Cipla’s YK Hamied is no ordinary business leader. He is a pioneer and a disruptor who has significantly changed the global pharma landscape in his over 50-year professional career.
In 2000-01, the HIV/Aids threat had intensified across sub-Saharan Africa, affecting millions. To compound the problem, the medicines that could help treat the condition were prohibitively priced, making them unaffordable for the socio-economically under-privileged patients in the region. It was at this juncture that an idea changed their lives, the drug industry, and the shape of one Indian pharmaceutical company in particular.
Yusuf Khwaja Hamied—inspired by a chance read of a medical journal—decided to create a “triple cocktail” of drugs, at a fraction of their original price, which would help control and manage the disease. The product, called Triomune, comprised stavudine, lamivudine and nevirapine (three ingredients that were being manufactured and sold independently under different brand names by various drug companies). Triomune was manufactured by Cipla at its three plants—one each in Mumbai, Patalganga (in Raigad district, outside of Mumbai) and Bengaluru.

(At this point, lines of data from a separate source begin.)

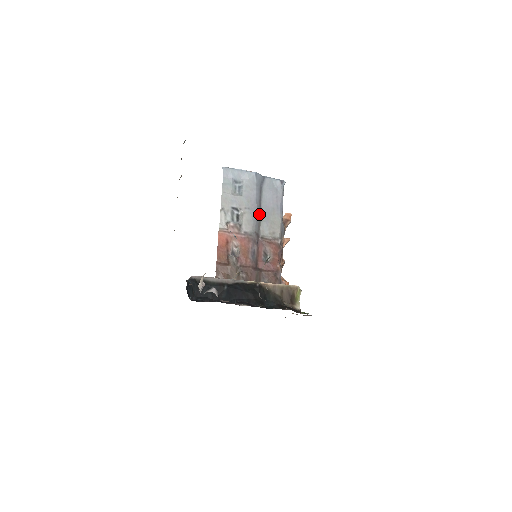
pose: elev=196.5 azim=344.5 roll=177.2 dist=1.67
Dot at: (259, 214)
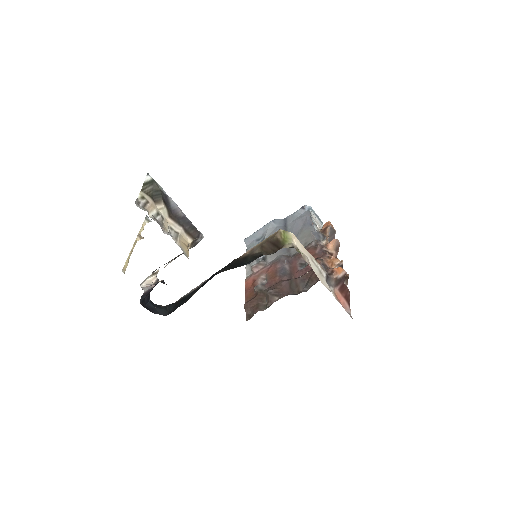
Dot at: occluded
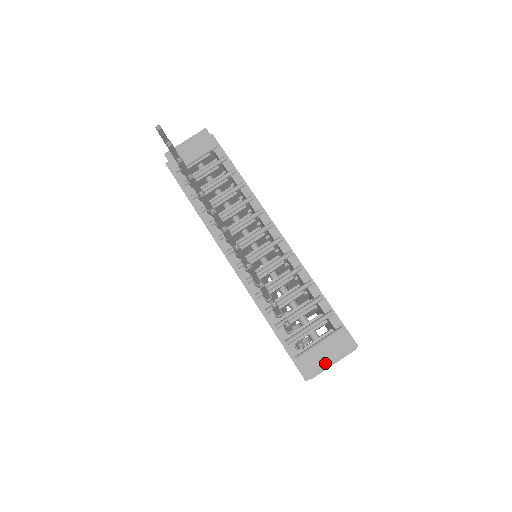
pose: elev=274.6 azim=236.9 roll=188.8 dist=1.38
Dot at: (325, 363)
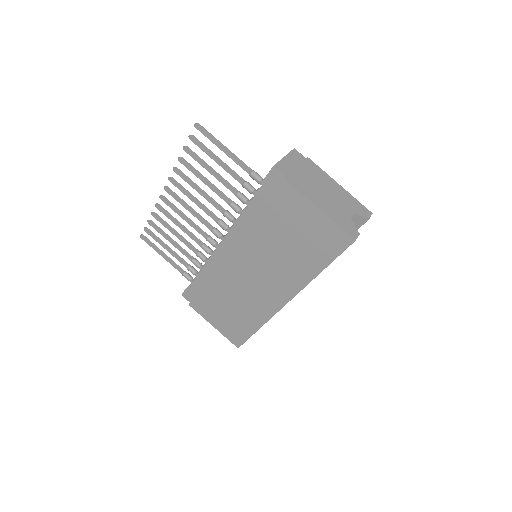
Dot at: occluded
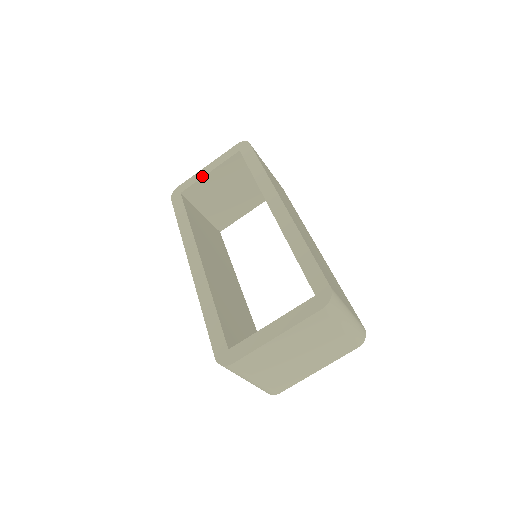
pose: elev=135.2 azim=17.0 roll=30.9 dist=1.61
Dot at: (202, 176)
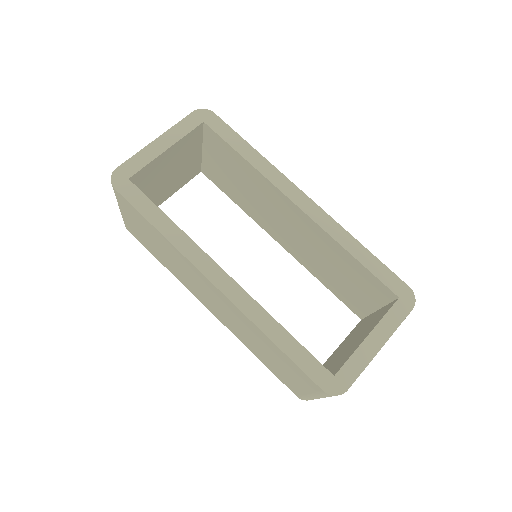
Dot at: (157, 154)
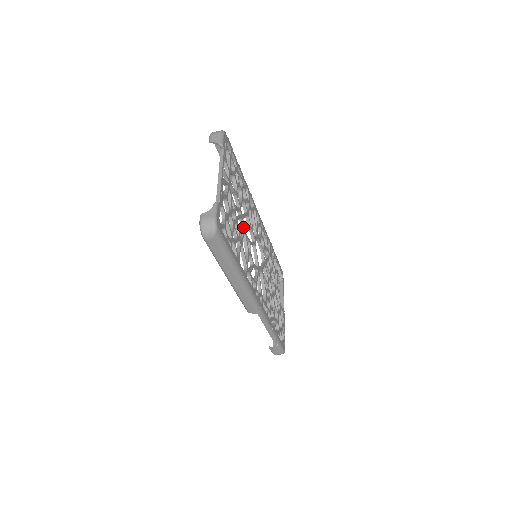
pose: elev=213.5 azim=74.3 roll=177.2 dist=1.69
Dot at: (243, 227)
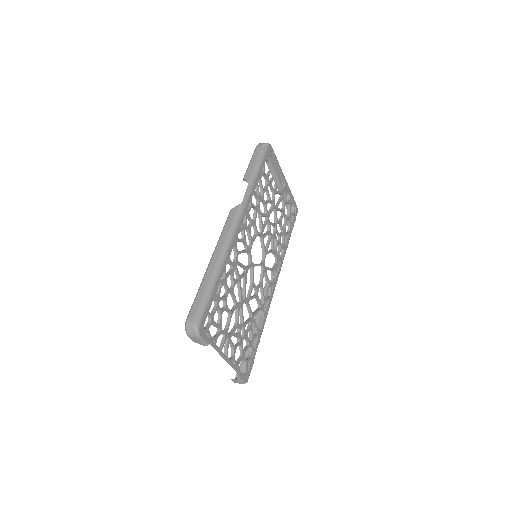
Dot at: (246, 303)
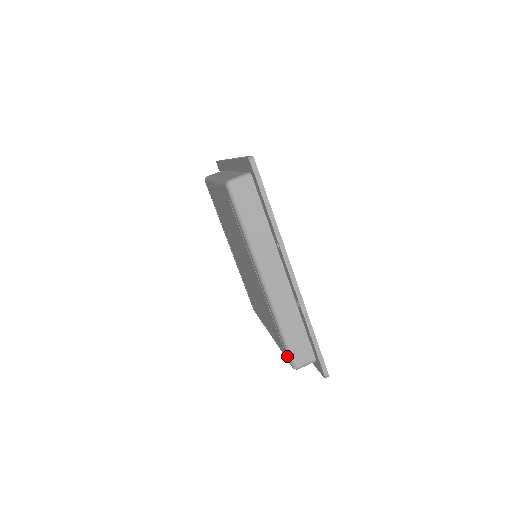
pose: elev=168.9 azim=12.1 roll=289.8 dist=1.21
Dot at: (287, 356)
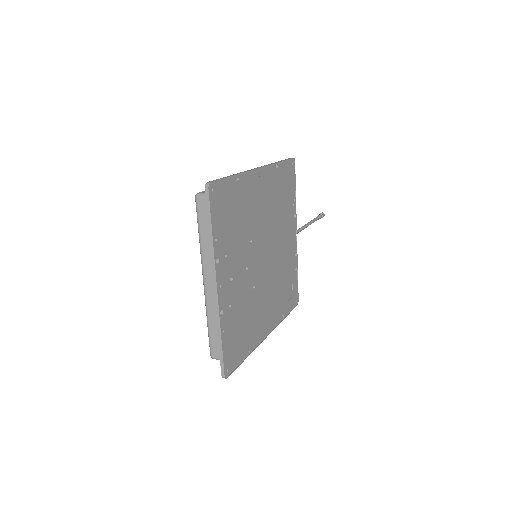
Dot at: occluded
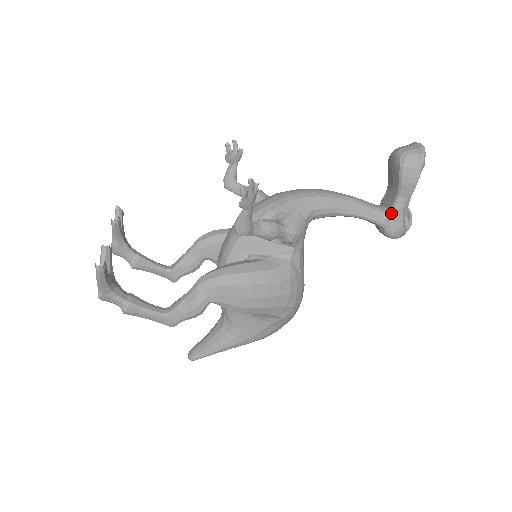
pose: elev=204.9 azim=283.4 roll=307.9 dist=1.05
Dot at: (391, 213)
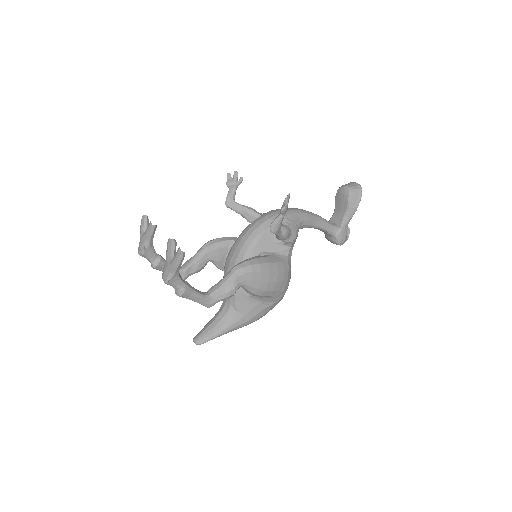
Dot at: (341, 227)
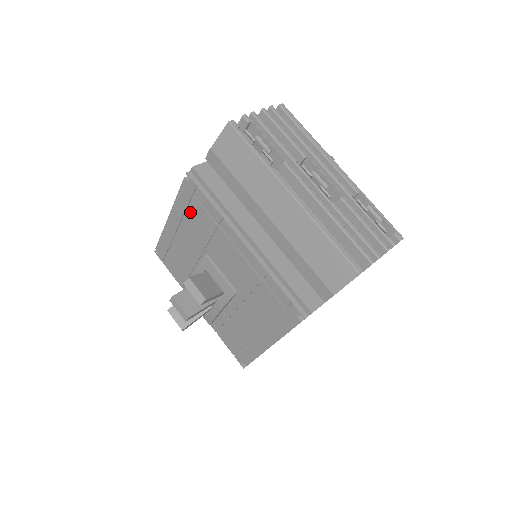
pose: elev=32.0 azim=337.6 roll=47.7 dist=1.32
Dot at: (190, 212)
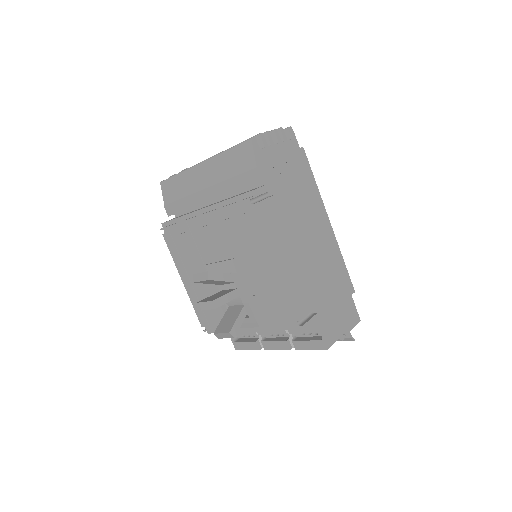
Dot at: (181, 252)
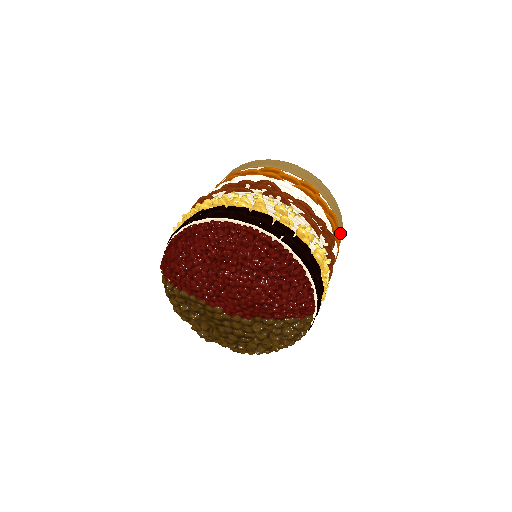
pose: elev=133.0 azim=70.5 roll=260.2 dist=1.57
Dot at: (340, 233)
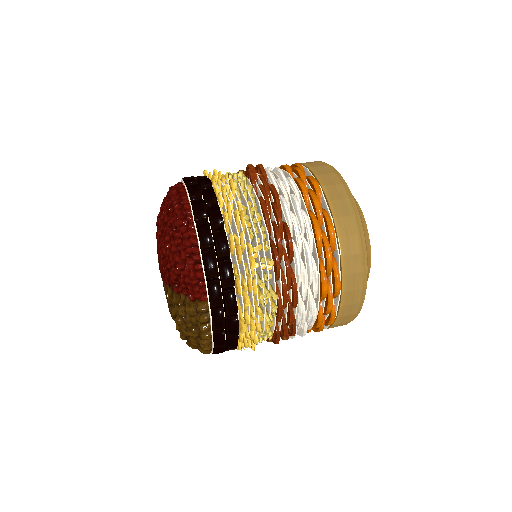
Dot at: (344, 254)
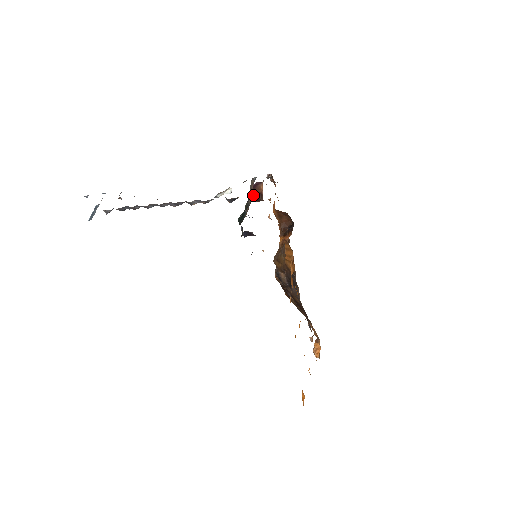
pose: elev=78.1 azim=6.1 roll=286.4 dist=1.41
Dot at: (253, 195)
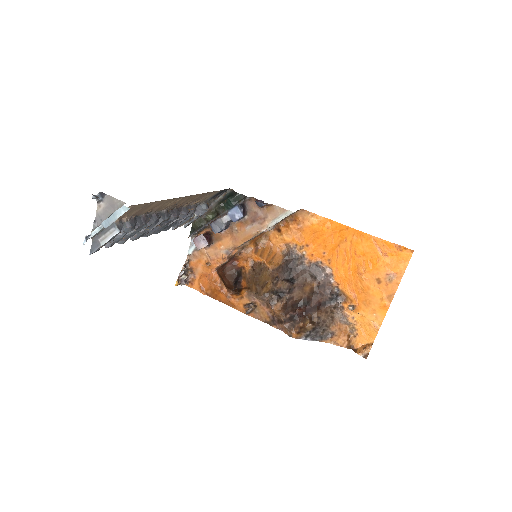
Dot at: (208, 223)
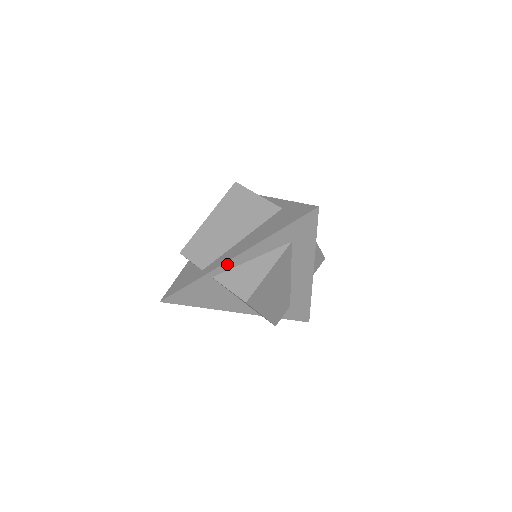
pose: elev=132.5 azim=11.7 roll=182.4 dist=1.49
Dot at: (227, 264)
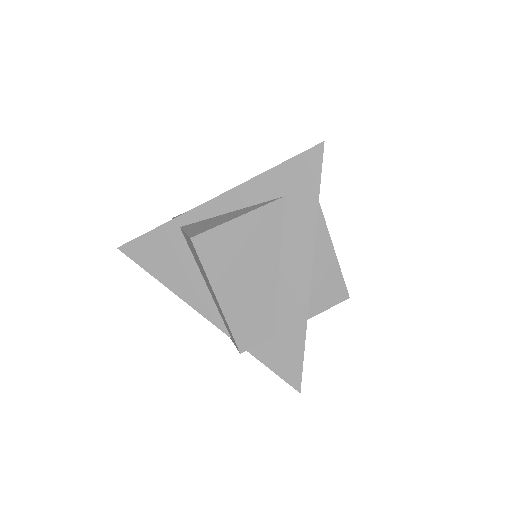
Dot at: (201, 210)
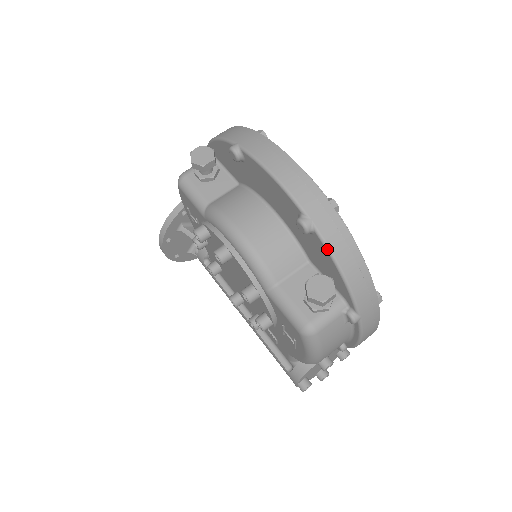
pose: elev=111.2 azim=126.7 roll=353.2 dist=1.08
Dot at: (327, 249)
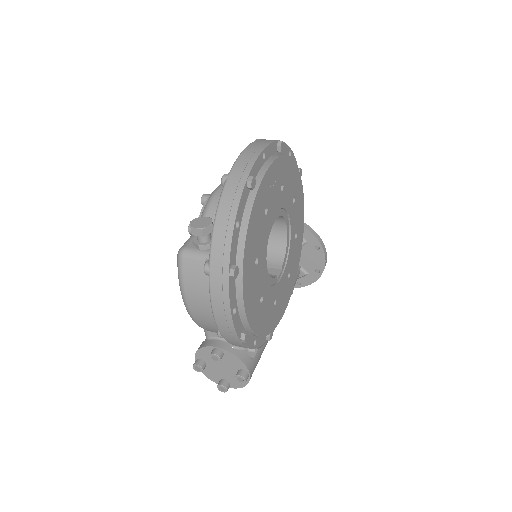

Hamied, then chairman of Cipla, offered this tablet to global nongovernmental organisation Médecins Sans Frontières (MSF) for distribution at $350 (Rs 15,750, with $1 equalling Rs 45) per patient per year, compared to $12,000 (Rs 540,000) per patient per year that the combination of the prevailing individual drugs cost in 2001. The global companies that manufactured these three drugs had no option but to reduce prices.
(Since then, other Indian companies have offered variants of the cocktail, at between $50 and $60 per patient per year. Cipla, however, does not manufacture Triomune anymore.)
“Hamied was completely fearless. When I first met Cipla officials, I was struck by the fact that they were not in awe of multinational pharma corporations,” recalls Leena Menghaney, South Asia head of MSF’s Access Campaign, who first met Hamied in 2005.